4° Le mercredi 23 février 1910 j'étais occupée à nettoyer des fenêtres, quand vers 4 heures, le soir, la pensée me vint d'aider ma sœur Marie-Madeleine, la cuisinière, à remplir la bouilloire du fourneau. Cela me coûtait beaucoup de me déranger de mon travail, mais ma petite sœur Thérèse, que j'ai pris l'habitude d'appeler sans cesse à mon secours, m'inspirait de le faire. Je descendis donc promptement. Ma sœur Marie-Madeleine me dit: « Prenez d'abord tout le peu d'eau chaude qui reste encore dans la bouilloire et ensuite nous la remplirons »; je fis ce qu'elle me disait jusqu'à ce que la bouilloire fût entièrement vide. Alors ma sœur Marie-Madeleine me dit: « C'est bien, remplissons-la d'eau froide maintenant. Je vais à la pompe remplir cette cruche (qu'elle tenait à la main), pendant ce temps-là vous al-[1121v]lez verser dans la bouilloire cette autre cruche qui est déjà pleine.» Je la versai donc toute entière, et la reportai vide à ma sœur Marie-Madeleine. Je pris alors la seconde cruche qu'elle venait de pomper et la portai pour la verser dans la bouilloire; mais, en m'approchant, je vis que la bouilloire était toute pleine. Je dis alors à ma compagne: « Mais venez donc voir! la bouilloire contient quatre cruches d'eau, je n'en ai versé qu'une, et elle est pleine! Qu'est-ce que cela veut dire?... Mais je n'y comprends rien!... l'avez-vous donc remplie?....» Elle me répondit: « Mais j'arrive! vous voyez bien! Je n'ai fait que pomper une seule cruche! mais c'est extraordinaire!.» « Le bon Dieu - nous disions-nous - a envoyé un ange, et cet ange-là, c'est notre chère petite Thérèse. Elle aimait tant la charité! Nous voulions nous entraider charitablement; notre petite sœur du ciel a tout fait.»

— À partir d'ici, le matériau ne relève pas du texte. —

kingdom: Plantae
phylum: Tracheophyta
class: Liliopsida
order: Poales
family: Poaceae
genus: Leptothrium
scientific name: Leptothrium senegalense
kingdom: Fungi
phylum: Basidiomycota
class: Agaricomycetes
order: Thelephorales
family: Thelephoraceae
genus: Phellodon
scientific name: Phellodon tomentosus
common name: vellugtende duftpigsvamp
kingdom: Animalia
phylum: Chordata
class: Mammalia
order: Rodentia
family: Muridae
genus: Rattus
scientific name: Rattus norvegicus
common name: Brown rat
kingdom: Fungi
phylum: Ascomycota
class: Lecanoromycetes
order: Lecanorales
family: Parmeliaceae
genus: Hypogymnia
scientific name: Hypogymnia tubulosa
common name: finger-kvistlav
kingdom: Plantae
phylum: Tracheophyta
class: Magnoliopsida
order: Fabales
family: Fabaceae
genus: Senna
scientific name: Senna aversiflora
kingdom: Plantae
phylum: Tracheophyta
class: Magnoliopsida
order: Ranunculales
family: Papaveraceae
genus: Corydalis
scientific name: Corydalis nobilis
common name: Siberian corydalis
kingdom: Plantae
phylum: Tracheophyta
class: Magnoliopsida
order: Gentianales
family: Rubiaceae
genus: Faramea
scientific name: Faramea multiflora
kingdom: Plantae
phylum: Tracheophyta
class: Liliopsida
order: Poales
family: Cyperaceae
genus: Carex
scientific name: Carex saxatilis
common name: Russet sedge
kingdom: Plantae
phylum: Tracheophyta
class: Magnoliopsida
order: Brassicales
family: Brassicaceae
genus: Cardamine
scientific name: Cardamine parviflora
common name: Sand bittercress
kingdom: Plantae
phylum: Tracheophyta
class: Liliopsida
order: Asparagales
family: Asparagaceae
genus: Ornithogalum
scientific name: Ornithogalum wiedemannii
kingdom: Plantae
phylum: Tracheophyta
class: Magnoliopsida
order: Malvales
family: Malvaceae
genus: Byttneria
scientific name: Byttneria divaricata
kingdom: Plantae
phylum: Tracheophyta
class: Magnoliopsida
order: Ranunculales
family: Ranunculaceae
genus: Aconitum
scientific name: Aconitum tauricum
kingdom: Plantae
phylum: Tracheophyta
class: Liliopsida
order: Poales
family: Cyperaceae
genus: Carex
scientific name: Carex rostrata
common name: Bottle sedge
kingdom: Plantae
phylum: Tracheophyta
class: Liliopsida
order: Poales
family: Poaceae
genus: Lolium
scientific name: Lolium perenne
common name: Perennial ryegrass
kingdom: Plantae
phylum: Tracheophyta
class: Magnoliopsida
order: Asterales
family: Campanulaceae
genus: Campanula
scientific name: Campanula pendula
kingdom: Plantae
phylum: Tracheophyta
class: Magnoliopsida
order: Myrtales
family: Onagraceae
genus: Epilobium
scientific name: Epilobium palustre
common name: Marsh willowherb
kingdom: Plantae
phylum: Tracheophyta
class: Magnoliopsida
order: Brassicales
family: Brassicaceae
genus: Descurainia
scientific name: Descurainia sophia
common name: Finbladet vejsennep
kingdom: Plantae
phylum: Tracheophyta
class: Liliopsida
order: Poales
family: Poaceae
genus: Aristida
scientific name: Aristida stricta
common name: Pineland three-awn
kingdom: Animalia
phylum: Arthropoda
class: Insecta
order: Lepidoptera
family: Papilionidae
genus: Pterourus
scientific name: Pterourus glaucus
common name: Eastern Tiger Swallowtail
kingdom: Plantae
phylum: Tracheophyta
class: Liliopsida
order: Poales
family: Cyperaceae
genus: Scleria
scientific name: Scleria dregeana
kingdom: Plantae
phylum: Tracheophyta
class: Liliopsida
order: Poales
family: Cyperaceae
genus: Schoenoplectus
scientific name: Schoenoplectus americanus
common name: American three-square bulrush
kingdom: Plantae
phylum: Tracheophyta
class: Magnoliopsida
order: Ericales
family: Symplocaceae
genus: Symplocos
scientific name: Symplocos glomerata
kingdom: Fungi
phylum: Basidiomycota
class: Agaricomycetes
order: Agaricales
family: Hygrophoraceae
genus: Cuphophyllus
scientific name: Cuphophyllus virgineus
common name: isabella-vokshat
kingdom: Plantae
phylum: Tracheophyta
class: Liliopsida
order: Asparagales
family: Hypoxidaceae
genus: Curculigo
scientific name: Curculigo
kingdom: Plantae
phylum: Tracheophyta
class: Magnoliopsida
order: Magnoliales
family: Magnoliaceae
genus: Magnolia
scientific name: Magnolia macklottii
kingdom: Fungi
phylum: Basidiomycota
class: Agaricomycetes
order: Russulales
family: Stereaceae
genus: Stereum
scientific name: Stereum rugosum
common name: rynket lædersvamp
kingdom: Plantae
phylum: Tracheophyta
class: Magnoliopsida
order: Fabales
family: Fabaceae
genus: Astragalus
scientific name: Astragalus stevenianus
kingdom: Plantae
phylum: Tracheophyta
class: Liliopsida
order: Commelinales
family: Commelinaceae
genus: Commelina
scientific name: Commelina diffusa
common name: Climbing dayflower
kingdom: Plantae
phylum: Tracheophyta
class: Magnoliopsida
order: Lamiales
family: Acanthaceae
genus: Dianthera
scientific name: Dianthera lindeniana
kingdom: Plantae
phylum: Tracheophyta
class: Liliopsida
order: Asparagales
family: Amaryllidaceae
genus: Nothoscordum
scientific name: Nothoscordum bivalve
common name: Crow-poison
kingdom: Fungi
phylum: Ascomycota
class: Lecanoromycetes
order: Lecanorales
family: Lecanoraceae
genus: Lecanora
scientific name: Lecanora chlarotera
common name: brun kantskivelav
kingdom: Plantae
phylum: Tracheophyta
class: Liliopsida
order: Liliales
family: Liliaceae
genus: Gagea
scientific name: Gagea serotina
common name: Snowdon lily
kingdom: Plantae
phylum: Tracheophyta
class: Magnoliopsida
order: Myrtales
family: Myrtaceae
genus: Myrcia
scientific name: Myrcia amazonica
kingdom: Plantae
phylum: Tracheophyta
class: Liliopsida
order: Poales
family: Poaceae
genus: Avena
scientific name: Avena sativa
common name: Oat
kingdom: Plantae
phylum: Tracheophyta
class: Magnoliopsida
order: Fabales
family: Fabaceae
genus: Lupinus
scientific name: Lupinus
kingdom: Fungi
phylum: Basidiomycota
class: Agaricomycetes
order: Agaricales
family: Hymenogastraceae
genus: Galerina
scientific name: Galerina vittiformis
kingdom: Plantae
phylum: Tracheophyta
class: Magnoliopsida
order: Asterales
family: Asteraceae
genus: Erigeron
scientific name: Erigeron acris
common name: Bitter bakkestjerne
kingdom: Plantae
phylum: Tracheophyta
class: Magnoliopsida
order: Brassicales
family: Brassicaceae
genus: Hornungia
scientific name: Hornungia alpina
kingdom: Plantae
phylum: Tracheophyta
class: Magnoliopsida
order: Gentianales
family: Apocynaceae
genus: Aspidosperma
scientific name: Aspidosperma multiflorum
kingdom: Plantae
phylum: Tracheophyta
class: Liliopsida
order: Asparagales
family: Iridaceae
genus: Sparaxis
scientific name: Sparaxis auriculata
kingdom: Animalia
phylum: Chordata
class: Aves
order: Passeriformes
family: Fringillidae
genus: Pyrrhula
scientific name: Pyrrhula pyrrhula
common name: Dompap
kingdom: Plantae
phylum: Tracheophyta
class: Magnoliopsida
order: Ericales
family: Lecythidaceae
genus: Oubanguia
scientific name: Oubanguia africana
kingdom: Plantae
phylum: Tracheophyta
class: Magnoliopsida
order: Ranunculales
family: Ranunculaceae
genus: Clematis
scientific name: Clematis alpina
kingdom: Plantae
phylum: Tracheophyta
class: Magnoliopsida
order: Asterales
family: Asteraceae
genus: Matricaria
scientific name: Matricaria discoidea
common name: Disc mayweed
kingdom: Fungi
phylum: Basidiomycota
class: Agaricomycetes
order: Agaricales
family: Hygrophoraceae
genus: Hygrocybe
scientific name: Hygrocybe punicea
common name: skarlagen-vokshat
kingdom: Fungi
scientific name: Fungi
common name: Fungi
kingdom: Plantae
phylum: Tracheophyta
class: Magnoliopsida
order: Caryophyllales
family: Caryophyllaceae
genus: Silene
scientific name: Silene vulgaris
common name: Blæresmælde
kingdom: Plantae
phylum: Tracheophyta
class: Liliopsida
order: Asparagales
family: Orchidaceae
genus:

CO-TÉMOIN 2 D'OFFICE: Jeanne-Marie de l'Enfant-Jésus O.C.D.

[1122r] [Est ainsi terminé l'interrogatoire de ce co-témoin. Lecture des Actes est donnée. Le co-témoin n'y apporte aucune modification et signe comme suit]:

J'ai déposé comme ci-dessus selon la vérité, je le ratifie et je le confirme.

Signé: Sœur JEANNE-MARIE DE L'ENFANT JÉSUS, r.c.i.